Six of the seven species of marine turtles are listed as endangered or threatened under the U.S. Endangered Species Act, and all marine turtle species are also on the International Union for the Conservation of Nature Red List and face serious, ongoing threats from a number of fishery sources. Among the most serious human-created threats to the survival of sea turtles are habitat destruction and accidental capture in fishing fleets.
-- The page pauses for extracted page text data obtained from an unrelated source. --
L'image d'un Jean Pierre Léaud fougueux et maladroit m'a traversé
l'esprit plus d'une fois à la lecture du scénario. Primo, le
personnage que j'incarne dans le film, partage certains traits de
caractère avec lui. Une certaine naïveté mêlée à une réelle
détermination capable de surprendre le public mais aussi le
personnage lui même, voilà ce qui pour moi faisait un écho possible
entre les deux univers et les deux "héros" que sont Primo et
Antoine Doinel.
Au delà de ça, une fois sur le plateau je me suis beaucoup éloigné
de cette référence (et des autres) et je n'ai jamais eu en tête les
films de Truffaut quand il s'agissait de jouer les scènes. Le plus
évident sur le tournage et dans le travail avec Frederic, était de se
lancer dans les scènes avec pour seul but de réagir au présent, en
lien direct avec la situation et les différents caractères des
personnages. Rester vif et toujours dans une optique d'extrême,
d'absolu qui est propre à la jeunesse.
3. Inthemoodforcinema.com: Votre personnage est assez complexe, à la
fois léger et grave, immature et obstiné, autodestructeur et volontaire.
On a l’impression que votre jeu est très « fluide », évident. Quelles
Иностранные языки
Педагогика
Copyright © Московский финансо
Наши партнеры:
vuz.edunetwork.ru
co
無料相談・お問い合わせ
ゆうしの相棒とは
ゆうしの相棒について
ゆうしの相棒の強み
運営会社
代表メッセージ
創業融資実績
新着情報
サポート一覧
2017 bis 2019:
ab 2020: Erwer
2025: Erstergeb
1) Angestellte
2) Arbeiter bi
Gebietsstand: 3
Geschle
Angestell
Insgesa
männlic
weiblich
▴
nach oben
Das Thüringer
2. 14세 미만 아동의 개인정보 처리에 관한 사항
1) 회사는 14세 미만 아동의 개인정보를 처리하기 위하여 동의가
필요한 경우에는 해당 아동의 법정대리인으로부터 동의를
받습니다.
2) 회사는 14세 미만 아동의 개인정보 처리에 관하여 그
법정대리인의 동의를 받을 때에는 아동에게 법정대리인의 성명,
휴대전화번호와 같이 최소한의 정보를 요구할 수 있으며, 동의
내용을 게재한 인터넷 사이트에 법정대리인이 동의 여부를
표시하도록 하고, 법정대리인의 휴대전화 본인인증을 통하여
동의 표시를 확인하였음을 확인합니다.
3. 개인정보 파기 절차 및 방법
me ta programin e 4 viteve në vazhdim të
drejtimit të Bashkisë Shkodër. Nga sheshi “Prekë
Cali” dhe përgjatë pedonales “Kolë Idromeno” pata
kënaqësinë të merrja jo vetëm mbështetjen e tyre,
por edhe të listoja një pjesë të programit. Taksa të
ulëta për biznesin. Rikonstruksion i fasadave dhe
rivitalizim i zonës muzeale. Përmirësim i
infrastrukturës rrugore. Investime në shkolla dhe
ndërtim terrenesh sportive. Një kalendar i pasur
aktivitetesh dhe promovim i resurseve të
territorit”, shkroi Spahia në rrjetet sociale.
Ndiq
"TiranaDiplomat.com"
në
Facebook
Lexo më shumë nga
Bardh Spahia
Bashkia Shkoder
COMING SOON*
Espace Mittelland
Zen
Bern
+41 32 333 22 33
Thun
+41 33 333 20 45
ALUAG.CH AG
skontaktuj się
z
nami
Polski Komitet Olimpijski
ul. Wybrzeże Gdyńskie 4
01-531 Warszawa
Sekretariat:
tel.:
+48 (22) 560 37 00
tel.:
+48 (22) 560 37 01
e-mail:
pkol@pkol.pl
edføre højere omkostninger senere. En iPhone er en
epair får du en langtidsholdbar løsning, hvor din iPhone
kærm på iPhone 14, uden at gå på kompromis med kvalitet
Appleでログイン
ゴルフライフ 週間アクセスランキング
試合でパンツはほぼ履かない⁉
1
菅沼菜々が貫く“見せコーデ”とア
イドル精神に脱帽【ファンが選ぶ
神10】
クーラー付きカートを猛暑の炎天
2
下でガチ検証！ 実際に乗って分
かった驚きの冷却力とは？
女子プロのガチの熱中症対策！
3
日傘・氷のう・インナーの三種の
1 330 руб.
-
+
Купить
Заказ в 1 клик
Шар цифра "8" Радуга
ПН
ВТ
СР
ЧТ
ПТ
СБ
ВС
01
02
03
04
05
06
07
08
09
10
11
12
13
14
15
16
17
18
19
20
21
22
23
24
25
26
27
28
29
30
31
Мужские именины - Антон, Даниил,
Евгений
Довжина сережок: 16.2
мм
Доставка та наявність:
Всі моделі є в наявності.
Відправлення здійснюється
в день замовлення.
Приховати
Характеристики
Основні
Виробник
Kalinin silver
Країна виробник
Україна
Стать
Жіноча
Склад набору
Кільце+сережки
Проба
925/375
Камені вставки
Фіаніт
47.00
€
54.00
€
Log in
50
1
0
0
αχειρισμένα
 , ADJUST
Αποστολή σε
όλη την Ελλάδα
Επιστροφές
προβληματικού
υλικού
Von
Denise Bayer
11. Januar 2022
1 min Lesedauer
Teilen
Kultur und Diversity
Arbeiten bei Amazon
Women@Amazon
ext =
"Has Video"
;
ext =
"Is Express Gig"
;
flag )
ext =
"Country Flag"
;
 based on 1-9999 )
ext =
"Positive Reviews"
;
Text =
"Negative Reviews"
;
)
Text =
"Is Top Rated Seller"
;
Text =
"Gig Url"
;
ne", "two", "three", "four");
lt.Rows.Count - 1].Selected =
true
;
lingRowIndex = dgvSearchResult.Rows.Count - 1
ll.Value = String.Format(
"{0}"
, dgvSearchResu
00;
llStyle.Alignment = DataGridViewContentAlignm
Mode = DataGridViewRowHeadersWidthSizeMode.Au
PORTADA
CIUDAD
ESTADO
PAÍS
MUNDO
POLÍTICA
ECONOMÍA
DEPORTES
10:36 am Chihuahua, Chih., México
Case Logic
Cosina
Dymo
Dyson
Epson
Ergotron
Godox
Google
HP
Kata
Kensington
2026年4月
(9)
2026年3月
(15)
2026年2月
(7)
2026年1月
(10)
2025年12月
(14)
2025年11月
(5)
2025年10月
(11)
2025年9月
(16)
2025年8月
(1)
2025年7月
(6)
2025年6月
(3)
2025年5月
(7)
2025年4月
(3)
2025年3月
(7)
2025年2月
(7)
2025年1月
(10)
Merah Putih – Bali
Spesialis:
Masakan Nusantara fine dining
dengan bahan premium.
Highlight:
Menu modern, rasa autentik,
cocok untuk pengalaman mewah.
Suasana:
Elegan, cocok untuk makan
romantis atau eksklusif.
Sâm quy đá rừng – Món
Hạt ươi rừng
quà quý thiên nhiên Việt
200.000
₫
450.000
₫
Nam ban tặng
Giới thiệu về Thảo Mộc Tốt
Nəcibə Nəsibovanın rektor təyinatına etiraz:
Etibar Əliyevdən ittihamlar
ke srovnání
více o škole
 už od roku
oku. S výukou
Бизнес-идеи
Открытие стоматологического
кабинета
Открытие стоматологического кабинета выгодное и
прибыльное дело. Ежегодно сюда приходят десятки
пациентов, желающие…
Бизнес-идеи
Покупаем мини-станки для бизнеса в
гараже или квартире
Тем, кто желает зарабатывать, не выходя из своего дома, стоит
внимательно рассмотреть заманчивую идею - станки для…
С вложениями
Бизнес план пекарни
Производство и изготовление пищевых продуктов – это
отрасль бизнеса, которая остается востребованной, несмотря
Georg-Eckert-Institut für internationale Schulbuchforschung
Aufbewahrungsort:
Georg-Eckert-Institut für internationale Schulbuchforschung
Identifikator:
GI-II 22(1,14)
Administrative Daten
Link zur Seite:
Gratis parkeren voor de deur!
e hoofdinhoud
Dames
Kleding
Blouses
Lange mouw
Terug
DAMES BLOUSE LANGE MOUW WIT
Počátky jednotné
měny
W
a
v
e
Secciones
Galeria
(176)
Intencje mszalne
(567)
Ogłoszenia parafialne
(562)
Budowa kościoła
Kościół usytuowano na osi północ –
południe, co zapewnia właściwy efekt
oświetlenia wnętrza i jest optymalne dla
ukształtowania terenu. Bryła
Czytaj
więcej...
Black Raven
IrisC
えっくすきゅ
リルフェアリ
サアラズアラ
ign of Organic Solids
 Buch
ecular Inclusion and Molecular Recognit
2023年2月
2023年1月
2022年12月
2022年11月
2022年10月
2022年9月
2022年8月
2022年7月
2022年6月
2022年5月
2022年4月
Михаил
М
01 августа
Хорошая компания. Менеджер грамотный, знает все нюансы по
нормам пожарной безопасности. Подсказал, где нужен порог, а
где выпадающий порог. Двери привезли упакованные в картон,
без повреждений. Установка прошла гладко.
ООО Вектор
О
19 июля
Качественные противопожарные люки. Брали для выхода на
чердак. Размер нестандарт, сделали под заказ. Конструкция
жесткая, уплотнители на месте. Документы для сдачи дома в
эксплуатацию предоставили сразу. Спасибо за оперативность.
Each year, tens of thousands of turtles are killed through interactions with shrimp fisheries, the largest known mortality factor for adult turtles. Because turtles breathe air, they frequently drown when they become entangled in fishing gear and are unable to surface. In trawl fisheries, large nets are dragged by boats to capture shrimp. When turtles become caught in these nets, they drown if they cannot escape and access the surface.
Sea turtles’ access to surface air can be readily provided through the installation of turtle excluder devices (“TEDs”). TEDs function by providing an escape hatch for sea turtles caught in trawl nets. The TED consists of a grate and an opening in the net. When the turtle swims into the grate, it is subsequently freed through the hole in the net. While the impact of TEDs on fishery yields has been debated, it is widely accepted that TEDs are a highly effective means of reducing sea turtle mortality in shrimp trawl nets that have minimal impacts on fishery yields.